Il quadro complessivo va nella direzione di un’intima coerenza non solo tra Il taccuino segreto e Il mestiere di vivere (per il suo diario di scrittore, com’è noto, Pavese rielaborava spesso annotazioni precedenti), ma anche con la sua opera di narratore, non esclusa appunto La casa in collina.

Uno dei punti più problematici è rappresentato dalla positiva valutazione del pensiero di Friedrich Nietzsche.

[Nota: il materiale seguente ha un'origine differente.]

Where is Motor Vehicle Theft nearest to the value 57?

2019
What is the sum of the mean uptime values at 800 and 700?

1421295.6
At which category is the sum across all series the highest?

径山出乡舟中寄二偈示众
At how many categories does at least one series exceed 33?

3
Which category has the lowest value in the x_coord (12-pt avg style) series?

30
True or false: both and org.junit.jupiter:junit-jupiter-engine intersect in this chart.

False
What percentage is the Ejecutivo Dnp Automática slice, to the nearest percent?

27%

Belviso se ne era già occupata in un saggio uscito da Aragno nel 2015, Amor fati, che fin dal titolo riprendeva un’espressione ricorrente nel Taccuino segreto. «Ci vuole l’amor fati di Nietzsche», afferma a un certo punto Pavese, che più avanti così riflette sulla propria esperienza personale: «Perché nel ’40 ti sei messo a studiare il tedesco? Quella voglia che ti pareva soltanto commerciale era l’impulso del subcosciente a entrare in una nuova realtà. Un destino. Amor fati».

Al più noto Pavese americanista, insomma, va accostato il germanista autodidatta che, entusiasmatosi per La nascita della tragedia, si cimenta nella traduzione della Volontà di potenza per poi concentrarsi, negli ultimi anni della sua vita, sui classici greci e latini, dalla cui frequentazione germinerà Dialoghi con Leucò. Questi tre momenti – individuati e commentati con precisione da Belviso – non possono essere del tutto distinti l’uno dall’altro, né considerati necessariamente in successione.

All’eventualità di una poesia capace di costituire una nuova epica nazionale Pavese, per esempio, si era interessato molto prima di lasciarsi tentare dall’ambigua mistica del “sangue e suolo” alla quale allude Il taccuino segreto. Per rendersene conto si può tornare alla sua tesi di laurea, discussa nel 1930 all’Università di Torino. Pubblicata in edizione fuori commercio da Einaudi nel 2006, ora questa Interpretazione della poesia di Walt Whitman viene resa disponibile da Mimesis (pagine 154, euro 13,00, in libreria da oggi).

Poco più che ventenne, qui Pavese appare già molto sicuro di sé, come giustamente osserva Valerio Magrelli nella sua nota introduttiva. Ma dietro la maschera dello «sbroffoncello» emergono i temi che caratterizzeranno la sua riflessione matura, non senza punti di contatto con Il taccuino segreto. Per Whitman, si legge nella tesi, la guerra è «la triste e insieme corroborante necessità del pioniere». Ancora più rivelatore un altro brano, nel quale vengono evocate «la tristezza della storia e le atrocità della guerra», a proposito delle quali Il taccuino segreto si esprime in questi termini : «Forse il vero difetto di noi italiani è che non sappiamo essere atroci».

Neppure Whitman, del resto, è esente da pecche. Per il Pavese del 1930 sulla grandiosa epopea americana di Foglie d’erba grava comunque un’ipoteca letteraria, addirittura di stampo arcadico: Whitman «fece la poesia di questo disegno, la poesia di scoprire il mondo nuovo e cantarlo». Gli mancava il legame autentico con la realtà, insomma, lo stesso di cui Pavese non ha mai smesso di andare in cerca. A costo di molte contraddizioni, è vero, ma sempre sforzandosi di far coincidere il tempo della storia con il tempo del mito.